◆ **Text for analysis**:

The earliest permanent settlement in this State, on the mainland, would seem to have been made at Pemaquid. One John Brown, of New Harbor, bought land in that quarter of the Indians as early as July 15, 1625, the acknowledgment of the deed being taken by Abraham Shurt, of Pemaquid, in the same month in the following year, if there is no error in Shurt’s deposition. Shurt says that he came over as the agent of the subsequent proprietors, Aldsworth and Elbridge, who had a grant of Pemaquid from the Council, issued Feb. 29, 1631/32, and that he bought for them the Island of Monhegan, on which a fishing settlement, temporarily broken up in 1626, was made three years before.
The settlement at the mouth of the Saco River must have begun soon after Richard Vines took possession of his grant there in 1630. During the same year Cleeves and Tucker settled near the mouth of the Spurwink; but in two years they removed to the neck of land on which Portland now stands, and laid the foundation of that city. In applications to the Council for grants of land made respectively to Walter Bagnall and John Stratton, Dec. 2, 1631, the former represents himself to have lived in New England “for the space of seven years,” and the latter “three years last past.” Bagnall’s patent included Richmond Island, where he had lived some three years at least. He was killed by the Indians two months before the Council acted upon his application. Stratton’s grant was located at Cape Porpoise. Bagnall probably had been one of Thomas Morton’s unruly crew at Mt. Wollaston, in Boston Harbor.

◆ **Data to examine**:
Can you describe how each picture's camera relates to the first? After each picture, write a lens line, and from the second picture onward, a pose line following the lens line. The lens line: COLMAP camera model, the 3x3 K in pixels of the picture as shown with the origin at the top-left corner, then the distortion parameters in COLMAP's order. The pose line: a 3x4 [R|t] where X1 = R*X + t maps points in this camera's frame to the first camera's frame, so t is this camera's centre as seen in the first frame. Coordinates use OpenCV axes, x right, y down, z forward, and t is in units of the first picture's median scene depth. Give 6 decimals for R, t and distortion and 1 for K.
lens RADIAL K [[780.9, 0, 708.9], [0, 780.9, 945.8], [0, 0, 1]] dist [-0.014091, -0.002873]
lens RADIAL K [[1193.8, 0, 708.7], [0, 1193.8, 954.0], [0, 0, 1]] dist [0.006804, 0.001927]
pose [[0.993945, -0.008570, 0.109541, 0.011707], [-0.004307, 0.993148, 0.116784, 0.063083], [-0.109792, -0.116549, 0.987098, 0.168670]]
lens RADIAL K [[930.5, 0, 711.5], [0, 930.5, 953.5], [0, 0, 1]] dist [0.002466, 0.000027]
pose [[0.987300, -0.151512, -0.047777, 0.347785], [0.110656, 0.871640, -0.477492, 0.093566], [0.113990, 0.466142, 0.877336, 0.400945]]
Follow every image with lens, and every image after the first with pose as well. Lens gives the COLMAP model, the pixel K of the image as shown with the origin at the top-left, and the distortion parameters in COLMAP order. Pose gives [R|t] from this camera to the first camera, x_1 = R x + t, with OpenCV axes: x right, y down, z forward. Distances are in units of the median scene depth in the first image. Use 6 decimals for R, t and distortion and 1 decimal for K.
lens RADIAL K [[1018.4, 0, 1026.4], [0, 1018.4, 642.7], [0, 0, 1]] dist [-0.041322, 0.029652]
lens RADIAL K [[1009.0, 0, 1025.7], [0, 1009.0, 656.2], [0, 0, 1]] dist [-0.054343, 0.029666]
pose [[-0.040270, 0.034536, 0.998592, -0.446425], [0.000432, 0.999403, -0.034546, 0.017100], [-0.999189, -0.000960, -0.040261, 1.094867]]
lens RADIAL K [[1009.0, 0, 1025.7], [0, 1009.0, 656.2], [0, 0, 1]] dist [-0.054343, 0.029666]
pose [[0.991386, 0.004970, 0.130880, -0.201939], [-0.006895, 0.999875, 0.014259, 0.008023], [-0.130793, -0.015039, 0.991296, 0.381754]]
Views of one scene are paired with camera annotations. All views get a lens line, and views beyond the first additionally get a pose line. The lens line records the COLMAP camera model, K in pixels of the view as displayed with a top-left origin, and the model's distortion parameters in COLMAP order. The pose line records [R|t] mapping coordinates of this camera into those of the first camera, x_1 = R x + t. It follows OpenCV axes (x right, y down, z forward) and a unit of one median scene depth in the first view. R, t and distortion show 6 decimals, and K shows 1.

◆ **Work request 1**:
Write out the passage on early settlements, word for word, from "The settlement at" to "in Boston Harbor.".
◆ **Work request 2**:
According to the passage on early settlements, in what year did Richard Vines take possession of his grant at the mouth of the Saco River?

◆ **Your solution 1**:
The settlement at the mouth of the Saco River must have begun soon after Richard Vines took possession of his grant there in 1630. During the same year Cleeves and Tucker settled near the mouth of the Spurwink; but in two years they removed to the neck of land on which Portland now stands, and laid the foundation of that city. In applications to the Council for grants of land made respectively to Walter Bagnall and John Stratton, Dec. 2, 1631, the former represents himself to have lived in New England “for the space of seven years,” and the latter “three years last past.” Bagnall’s patent included Richmond Island, where he had lived some three years at least. He was killed by the Indians two months before the Council acted upon his application. Stratton’s grant was located at Cape Porpoise. Bagnall probably had been one of Thomas Morton’s unruly crew at Mt. Wollaston, in Boston Harbor.

◆ **Your solution 2**:
1630